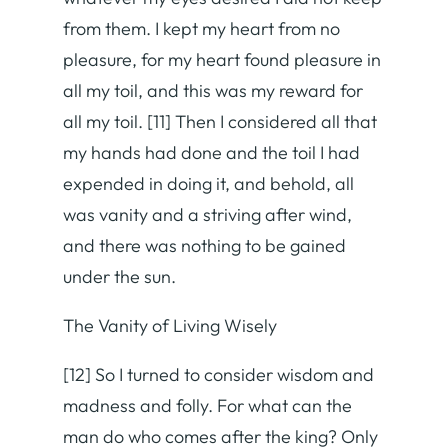
from them. I kept my heart from no
pleasure, for my heart found pleasure in
all my toil, and this was my reward for
all my toil. [11] Then I considered all that
my hands had done and the toil I had
expended in doing it, and behold, all
was vanity and a striving after wind,
and there was nothing to be gained
under the sun.
The Vanity of Living Wisely
[12] So I turned to consider wisdom and
madness and folly. For what can the
man do who comes after the king? Only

******

→ To do
Respond with the exact lines running from the one that contains "madness and folly. For what can the" through the last line of the data above, and no other lines.

→ Solved exercise
madness and folly. For what can the
man do who comes after the king? Only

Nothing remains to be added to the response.